_Request_
Set down all of the entries below exactly, and omit the pictures.

_Data for analysis_

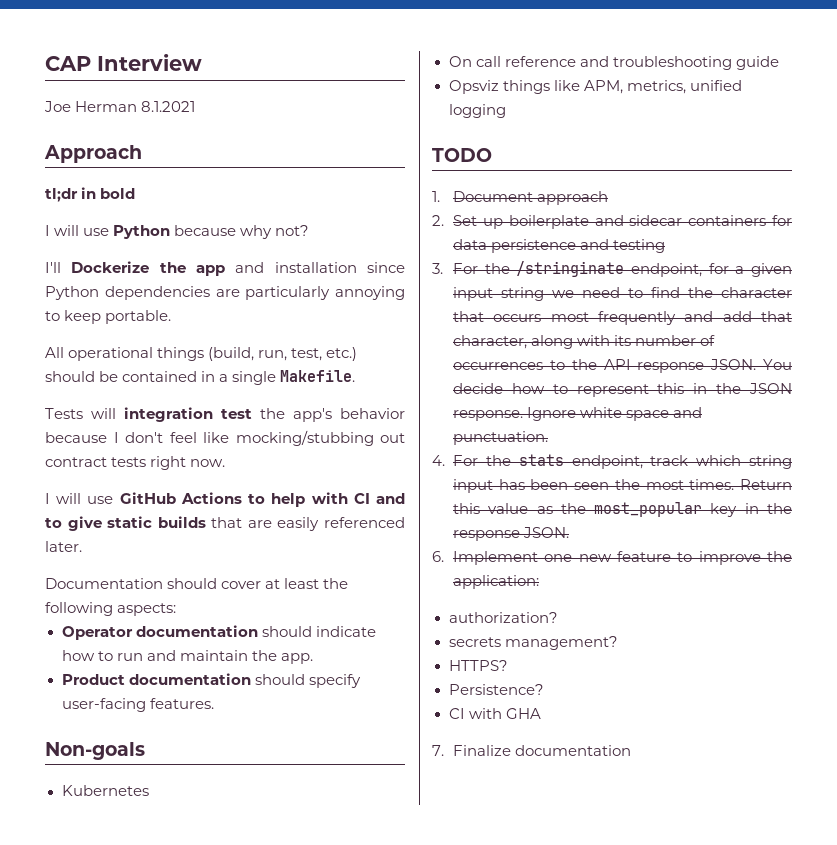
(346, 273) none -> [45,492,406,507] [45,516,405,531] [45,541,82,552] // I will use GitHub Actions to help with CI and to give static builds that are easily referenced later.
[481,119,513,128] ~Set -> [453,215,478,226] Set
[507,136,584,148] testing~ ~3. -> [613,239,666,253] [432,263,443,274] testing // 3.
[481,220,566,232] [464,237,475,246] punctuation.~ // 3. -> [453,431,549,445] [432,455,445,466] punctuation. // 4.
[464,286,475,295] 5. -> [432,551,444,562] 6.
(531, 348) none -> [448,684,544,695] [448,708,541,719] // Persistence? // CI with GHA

_Solution to this exercise_
(346, 273) none -> [45,492,406,507] [45,516,405,531] [45,541,82,552] // I will use GitHub Actions to help with CI and to give static builds that are easily referenced later.
[481,119,513,128] ~Set -> [453,215,478,226] Set
[507,136,584,148] testing~ ~3. -> [613,239,666,253] [432,263,443,274] testing // 3.
[481,220,566,232] [464,237,475,246] punctuation.~ // 3. -> [453,431,549,445] [432,455,445,466] punctuation. // 4.
[464,286,475,295] 5. -> [432,551,444,562] 6.
(531, 348) none -> [448,684,544,695] [448,708,541,719] // Persistence? // CI with GHA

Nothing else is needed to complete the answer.